= Beginning of Section =

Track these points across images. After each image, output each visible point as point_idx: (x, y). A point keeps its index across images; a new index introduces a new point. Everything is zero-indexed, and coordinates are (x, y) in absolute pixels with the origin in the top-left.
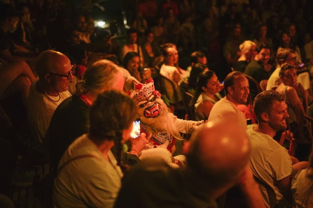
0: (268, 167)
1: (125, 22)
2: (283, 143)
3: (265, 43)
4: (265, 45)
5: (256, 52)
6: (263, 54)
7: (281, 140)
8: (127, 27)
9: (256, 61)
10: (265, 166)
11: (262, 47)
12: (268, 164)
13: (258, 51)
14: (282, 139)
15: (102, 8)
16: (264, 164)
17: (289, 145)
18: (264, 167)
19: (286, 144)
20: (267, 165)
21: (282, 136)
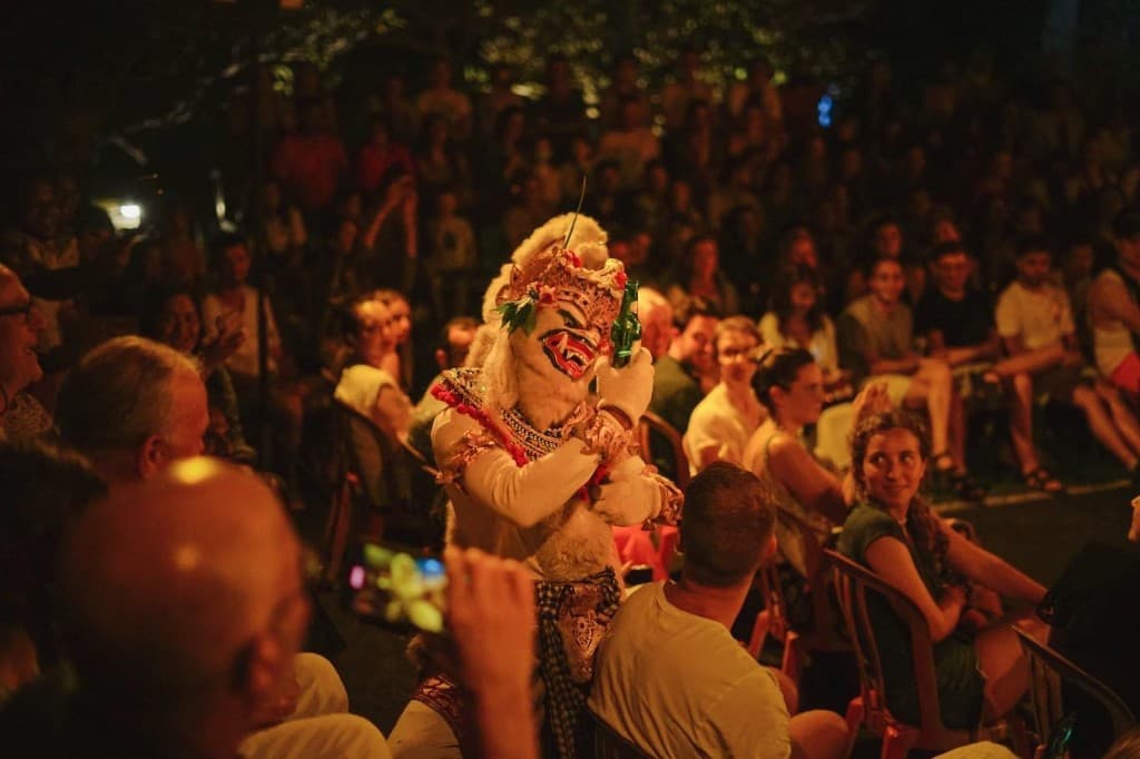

= End of Section =

== Exercise goal ==
Please put each line of the items above into a JSON list of strings, one string per line, with blank lines dropped and the pictures left out.

== Written reply ==
[
  "Track these points across images. After each image, output each visible point as point_idx: (x, y). A point keeps its index across images; a new index introduces a new point. Everything is zero-indexed, and coordinates are (x, y) in absolute pixels with the origin in the top-left.",
  "0: (268, 167)",
  "1: (125, 22)",
  "2: (283, 143)",
  "3: (265, 43)",
  "4: (265, 45)",
  "5: (256, 52)",
  "6: (263, 54)",
  "7: (281, 140)",
  "8: (127, 27)",
  "9: (256, 61)",
  "10: (265, 166)",
  "11: (262, 47)",
  "12: (268, 164)",
  "13: (258, 51)",
  "14: (282, 139)",
  "15: (102, 8)",
  "16: (264, 164)",
  "17: (289, 145)",
  "18: (264, 167)",
  "19: (286, 144)",
  "20: (267, 165)",
  "21: (282, 136)"
]